[Stored records]
--- Begin ---
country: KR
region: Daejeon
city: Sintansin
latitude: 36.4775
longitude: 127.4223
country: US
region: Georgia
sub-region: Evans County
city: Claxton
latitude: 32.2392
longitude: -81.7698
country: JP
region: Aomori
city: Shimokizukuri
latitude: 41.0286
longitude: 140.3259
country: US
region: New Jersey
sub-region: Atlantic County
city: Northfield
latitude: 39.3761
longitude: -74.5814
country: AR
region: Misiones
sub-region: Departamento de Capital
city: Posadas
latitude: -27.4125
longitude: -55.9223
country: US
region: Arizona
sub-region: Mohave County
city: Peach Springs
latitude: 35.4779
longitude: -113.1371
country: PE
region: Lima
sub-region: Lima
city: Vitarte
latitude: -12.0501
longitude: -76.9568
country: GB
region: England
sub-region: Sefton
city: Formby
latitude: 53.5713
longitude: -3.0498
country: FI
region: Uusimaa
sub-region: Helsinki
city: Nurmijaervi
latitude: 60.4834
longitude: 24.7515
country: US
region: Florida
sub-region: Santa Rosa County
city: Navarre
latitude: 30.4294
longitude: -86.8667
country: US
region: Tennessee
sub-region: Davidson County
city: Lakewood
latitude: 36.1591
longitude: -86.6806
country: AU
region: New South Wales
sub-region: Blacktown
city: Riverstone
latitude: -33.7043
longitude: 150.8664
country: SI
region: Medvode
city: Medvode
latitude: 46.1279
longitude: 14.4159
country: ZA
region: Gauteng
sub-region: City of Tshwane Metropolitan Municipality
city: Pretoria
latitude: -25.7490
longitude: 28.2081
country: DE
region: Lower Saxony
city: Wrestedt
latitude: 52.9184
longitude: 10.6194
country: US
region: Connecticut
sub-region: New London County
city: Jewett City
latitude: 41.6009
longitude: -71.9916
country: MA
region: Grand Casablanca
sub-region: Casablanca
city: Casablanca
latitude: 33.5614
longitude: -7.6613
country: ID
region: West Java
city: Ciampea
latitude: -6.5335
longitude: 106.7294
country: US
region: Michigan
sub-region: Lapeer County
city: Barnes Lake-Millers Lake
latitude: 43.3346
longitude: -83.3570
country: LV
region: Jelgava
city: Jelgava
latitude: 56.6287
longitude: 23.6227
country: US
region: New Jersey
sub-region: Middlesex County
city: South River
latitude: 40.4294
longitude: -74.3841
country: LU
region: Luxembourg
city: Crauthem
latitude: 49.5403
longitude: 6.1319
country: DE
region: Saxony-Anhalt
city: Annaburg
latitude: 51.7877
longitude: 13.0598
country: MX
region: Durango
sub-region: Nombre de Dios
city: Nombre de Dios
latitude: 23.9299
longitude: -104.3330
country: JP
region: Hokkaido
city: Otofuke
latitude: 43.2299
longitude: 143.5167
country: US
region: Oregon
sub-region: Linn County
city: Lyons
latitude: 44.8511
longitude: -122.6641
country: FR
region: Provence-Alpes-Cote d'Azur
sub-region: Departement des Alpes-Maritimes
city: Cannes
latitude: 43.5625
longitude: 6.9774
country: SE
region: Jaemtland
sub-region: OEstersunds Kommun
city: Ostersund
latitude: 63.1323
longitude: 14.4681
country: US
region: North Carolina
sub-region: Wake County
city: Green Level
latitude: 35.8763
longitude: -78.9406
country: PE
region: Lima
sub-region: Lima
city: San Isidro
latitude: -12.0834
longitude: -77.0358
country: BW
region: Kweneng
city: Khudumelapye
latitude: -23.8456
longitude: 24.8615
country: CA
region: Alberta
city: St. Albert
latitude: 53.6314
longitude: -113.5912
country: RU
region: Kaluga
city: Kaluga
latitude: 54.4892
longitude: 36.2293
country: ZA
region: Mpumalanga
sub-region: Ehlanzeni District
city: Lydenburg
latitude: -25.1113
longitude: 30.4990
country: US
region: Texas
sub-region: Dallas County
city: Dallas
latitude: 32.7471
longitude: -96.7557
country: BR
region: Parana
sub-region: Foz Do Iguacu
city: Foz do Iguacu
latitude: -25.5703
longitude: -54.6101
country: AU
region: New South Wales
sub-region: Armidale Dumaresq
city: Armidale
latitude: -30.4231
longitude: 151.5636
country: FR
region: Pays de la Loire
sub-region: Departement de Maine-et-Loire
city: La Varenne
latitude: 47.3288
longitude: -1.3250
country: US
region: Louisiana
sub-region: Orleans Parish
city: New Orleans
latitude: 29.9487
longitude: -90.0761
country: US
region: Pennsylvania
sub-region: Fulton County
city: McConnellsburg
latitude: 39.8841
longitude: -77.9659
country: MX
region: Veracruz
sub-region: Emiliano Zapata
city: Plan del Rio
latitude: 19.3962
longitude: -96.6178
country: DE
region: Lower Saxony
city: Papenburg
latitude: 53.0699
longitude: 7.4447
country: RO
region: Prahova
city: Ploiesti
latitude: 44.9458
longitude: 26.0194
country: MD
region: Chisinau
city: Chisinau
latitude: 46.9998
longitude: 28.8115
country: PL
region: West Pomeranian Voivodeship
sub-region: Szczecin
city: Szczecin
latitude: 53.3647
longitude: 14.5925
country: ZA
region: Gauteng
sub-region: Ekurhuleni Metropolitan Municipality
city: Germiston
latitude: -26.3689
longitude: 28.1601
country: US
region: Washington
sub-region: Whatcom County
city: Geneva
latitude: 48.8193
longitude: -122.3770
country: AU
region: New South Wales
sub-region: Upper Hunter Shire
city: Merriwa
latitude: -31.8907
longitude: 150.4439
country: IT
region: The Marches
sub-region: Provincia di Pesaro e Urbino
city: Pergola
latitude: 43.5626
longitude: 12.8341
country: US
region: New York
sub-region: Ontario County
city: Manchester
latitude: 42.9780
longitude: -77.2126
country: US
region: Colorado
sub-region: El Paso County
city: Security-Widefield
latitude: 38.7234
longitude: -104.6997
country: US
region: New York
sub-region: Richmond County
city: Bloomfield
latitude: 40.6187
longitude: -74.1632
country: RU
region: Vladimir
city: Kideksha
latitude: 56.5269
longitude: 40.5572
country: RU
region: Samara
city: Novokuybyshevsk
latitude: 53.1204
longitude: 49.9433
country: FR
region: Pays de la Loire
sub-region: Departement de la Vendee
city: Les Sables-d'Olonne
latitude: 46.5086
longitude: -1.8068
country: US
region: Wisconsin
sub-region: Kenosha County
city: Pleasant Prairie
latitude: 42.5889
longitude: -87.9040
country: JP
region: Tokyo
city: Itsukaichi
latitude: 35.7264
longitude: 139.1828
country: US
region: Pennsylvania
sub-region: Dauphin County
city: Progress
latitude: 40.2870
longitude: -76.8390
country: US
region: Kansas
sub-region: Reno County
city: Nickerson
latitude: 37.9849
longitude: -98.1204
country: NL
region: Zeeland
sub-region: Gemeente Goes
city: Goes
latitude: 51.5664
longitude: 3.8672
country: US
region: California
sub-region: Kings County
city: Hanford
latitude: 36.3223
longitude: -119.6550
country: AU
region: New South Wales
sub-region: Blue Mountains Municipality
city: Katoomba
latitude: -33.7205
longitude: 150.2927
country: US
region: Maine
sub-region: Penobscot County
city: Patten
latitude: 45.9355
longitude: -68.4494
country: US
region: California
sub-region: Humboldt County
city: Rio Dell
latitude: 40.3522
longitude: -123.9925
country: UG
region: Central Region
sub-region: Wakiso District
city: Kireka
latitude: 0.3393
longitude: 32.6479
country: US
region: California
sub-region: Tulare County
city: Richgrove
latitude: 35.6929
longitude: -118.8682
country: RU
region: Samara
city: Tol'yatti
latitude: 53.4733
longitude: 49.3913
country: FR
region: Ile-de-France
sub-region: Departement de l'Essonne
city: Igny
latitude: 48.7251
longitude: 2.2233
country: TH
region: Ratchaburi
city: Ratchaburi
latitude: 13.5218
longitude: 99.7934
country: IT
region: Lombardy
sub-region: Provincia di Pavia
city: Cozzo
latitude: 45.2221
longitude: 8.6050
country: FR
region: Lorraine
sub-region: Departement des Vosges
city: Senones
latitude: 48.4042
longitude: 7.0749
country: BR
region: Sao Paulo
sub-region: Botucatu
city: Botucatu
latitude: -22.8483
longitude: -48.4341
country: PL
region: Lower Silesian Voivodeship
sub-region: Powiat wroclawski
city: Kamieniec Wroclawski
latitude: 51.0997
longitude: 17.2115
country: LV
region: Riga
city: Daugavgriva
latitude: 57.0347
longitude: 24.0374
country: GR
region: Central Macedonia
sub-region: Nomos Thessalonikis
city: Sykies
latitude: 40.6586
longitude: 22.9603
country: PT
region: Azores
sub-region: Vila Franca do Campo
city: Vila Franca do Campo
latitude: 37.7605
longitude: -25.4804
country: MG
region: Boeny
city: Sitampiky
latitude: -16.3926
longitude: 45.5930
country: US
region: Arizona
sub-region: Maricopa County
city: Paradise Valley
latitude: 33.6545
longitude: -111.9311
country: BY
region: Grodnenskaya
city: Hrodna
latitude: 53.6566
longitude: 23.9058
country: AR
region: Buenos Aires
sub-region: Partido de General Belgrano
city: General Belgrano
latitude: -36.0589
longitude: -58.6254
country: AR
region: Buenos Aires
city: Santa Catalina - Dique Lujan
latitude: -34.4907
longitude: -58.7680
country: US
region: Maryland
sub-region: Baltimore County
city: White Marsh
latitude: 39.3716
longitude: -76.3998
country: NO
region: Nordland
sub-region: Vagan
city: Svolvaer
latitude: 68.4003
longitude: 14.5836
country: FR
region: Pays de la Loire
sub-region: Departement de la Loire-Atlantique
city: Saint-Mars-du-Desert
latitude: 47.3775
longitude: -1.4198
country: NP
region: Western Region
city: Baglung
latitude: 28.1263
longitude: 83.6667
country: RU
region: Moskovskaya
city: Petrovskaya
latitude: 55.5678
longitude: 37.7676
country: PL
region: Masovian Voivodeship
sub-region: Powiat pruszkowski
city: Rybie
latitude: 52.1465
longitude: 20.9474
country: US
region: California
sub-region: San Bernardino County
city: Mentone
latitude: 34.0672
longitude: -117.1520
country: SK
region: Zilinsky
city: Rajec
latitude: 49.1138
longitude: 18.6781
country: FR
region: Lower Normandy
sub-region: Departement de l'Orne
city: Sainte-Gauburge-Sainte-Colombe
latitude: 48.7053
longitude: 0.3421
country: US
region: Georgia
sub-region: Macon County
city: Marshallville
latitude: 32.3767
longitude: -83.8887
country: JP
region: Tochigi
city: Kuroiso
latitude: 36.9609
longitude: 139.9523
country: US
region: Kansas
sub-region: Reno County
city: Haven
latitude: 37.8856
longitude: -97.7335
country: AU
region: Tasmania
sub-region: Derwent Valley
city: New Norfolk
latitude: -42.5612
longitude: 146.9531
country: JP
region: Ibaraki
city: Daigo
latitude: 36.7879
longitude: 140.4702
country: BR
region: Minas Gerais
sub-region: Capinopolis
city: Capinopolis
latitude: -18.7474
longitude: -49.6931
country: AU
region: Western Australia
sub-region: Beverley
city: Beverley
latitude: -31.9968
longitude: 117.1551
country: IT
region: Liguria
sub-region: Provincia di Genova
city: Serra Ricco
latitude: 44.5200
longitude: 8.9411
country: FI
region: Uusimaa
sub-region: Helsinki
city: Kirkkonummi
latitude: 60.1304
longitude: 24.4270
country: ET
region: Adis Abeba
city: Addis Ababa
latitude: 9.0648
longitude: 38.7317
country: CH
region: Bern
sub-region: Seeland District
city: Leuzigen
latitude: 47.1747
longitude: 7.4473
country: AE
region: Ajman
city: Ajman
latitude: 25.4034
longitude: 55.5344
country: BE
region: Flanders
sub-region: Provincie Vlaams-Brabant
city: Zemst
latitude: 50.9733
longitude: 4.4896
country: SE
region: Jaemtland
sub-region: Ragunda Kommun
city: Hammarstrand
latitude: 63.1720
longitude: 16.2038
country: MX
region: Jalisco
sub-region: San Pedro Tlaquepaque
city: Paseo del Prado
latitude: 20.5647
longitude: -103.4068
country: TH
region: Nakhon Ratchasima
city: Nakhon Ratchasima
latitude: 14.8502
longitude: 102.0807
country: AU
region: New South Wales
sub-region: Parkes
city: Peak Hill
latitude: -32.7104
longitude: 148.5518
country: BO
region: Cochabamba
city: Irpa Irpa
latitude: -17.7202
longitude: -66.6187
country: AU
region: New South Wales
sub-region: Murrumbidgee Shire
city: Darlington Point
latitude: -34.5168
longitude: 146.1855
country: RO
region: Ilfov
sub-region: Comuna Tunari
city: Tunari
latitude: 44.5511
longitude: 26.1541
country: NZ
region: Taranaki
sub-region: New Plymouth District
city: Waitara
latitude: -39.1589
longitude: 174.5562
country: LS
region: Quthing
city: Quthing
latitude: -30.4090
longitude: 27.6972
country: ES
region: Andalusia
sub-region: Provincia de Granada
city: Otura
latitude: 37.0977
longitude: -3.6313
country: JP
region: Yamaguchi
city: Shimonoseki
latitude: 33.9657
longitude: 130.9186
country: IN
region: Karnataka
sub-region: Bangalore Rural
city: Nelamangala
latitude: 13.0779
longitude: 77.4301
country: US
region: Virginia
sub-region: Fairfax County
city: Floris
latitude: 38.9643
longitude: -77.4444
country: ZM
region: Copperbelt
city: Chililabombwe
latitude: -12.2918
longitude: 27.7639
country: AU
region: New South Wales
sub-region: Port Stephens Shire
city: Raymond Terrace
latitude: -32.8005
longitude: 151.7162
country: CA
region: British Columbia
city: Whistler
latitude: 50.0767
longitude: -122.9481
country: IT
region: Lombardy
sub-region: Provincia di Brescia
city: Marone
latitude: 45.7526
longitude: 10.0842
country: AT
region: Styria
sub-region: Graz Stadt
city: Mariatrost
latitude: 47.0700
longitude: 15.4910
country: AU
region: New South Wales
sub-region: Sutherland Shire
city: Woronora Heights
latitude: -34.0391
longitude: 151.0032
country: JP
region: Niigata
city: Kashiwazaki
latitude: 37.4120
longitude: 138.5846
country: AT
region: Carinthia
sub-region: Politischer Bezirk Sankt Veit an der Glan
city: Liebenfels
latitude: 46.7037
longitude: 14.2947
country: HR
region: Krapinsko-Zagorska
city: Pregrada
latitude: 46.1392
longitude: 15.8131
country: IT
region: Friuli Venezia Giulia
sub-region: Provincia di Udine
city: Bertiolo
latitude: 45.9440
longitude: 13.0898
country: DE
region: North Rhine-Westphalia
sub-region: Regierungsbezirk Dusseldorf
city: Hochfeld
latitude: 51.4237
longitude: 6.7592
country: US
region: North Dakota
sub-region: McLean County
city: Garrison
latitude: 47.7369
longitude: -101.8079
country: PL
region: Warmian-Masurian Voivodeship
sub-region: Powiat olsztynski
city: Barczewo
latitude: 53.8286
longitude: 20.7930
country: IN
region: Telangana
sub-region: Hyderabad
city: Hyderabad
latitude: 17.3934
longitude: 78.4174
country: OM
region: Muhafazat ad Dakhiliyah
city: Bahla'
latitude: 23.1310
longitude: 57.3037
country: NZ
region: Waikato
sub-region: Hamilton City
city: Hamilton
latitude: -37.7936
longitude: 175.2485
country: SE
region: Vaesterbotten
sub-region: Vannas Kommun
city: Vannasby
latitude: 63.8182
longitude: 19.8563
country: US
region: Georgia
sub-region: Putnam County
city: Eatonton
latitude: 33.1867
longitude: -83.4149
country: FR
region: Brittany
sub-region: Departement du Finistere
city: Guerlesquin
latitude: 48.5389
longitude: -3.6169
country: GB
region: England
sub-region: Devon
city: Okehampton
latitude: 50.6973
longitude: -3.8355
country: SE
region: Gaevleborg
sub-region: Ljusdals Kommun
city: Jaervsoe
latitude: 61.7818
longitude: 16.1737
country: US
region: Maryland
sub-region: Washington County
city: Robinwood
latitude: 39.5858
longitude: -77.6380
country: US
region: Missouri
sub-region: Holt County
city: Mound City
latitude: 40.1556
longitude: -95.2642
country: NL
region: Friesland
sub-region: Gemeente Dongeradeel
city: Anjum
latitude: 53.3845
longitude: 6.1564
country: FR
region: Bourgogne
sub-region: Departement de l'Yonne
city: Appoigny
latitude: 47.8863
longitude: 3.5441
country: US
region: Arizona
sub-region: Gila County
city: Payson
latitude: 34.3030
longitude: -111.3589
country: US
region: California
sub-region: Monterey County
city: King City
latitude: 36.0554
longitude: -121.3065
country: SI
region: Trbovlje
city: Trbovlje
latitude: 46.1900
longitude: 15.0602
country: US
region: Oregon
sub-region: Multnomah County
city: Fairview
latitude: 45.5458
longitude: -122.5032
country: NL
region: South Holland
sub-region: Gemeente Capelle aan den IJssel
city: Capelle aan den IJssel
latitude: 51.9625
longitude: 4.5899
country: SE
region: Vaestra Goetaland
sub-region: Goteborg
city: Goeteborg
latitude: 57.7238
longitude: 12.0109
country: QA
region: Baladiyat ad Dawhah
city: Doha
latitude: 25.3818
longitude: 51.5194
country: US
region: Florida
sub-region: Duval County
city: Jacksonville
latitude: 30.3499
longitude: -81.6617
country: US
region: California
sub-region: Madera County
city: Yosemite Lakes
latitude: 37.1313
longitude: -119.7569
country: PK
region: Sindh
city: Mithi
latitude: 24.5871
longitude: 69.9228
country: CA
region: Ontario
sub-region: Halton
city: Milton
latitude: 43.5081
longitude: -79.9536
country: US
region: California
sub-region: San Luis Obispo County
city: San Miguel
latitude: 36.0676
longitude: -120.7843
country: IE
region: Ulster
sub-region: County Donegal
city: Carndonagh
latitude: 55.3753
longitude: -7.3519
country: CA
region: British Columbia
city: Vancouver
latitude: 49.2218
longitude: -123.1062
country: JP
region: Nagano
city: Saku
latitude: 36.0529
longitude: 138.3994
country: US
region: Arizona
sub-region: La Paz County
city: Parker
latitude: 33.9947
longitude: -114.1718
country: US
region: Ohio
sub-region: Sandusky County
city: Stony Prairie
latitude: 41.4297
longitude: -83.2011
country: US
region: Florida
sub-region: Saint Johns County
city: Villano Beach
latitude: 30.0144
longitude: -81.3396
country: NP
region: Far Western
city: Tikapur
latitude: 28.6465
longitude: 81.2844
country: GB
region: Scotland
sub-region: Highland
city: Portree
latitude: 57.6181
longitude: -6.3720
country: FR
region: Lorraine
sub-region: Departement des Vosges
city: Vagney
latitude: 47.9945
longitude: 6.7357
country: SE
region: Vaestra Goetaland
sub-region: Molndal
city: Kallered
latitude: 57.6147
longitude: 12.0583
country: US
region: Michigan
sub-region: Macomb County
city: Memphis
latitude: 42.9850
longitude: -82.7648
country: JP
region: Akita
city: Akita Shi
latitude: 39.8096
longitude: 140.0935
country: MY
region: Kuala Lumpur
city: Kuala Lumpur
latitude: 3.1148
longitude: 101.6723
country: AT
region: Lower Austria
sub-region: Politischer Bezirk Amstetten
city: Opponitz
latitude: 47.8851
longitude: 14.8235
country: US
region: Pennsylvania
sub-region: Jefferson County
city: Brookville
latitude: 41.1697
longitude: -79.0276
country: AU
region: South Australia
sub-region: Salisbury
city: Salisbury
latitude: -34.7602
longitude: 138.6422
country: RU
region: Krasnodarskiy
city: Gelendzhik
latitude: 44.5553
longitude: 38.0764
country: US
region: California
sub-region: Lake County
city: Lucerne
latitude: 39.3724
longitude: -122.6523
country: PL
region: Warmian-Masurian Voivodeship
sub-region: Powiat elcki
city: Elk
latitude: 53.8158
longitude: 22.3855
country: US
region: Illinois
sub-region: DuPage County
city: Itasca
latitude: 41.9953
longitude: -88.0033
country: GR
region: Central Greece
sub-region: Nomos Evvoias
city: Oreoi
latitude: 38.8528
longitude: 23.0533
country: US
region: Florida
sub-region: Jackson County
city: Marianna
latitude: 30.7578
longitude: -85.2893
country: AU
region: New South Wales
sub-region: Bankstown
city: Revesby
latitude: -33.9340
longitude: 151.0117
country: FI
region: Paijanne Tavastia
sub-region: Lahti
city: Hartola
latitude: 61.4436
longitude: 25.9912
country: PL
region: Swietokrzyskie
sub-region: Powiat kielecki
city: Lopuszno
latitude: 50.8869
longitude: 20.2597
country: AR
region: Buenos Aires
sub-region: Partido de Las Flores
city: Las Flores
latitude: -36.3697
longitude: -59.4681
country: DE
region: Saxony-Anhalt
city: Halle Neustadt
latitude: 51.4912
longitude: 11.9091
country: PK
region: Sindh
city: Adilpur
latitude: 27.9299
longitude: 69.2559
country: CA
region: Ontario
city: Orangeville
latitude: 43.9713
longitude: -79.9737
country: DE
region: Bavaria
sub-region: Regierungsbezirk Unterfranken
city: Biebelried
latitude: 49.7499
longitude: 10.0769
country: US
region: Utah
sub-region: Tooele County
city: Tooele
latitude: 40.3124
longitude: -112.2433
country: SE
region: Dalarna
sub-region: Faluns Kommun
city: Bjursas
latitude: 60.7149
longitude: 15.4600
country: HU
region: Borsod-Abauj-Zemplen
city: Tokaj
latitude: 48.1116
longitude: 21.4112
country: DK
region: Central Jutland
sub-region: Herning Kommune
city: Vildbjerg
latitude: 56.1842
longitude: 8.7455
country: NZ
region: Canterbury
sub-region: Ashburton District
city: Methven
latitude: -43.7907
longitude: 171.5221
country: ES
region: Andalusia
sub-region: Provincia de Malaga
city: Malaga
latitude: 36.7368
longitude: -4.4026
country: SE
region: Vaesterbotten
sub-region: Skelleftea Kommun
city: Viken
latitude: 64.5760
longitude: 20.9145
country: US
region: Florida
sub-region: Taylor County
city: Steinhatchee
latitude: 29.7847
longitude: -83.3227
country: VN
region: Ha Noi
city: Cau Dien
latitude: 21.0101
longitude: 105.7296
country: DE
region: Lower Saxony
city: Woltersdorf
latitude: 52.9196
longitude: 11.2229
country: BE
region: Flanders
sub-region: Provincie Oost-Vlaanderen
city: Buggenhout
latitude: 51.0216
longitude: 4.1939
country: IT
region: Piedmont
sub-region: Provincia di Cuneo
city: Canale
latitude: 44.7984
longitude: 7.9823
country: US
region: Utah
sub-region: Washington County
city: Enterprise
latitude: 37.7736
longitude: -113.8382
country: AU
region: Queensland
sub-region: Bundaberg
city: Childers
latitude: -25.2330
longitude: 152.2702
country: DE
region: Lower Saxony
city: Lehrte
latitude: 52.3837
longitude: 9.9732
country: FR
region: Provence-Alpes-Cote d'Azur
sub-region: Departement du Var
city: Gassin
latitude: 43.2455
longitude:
--- End ---
SET EXERCISE: Copy out the lines above again, from the line that contains "city: Enterprise" through the end of the records.

THE REPLY:
city: Enterprise
latitude: 37.7736
longitude: -113.8382
country: AU
region: Queensland
sub-region: Bundaberg
city: Childers
latitude: -25.2330
longitude: 152.2702
country: DE
region: Lower Saxony
city: Lehrte
latitude: 52.3837
longitude: 9.9732
country: FR
region: Provence-Alpes-Cote d'Azur
sub-region: Departement du Var
city: Gassin
latitude: 43.2455
longitude:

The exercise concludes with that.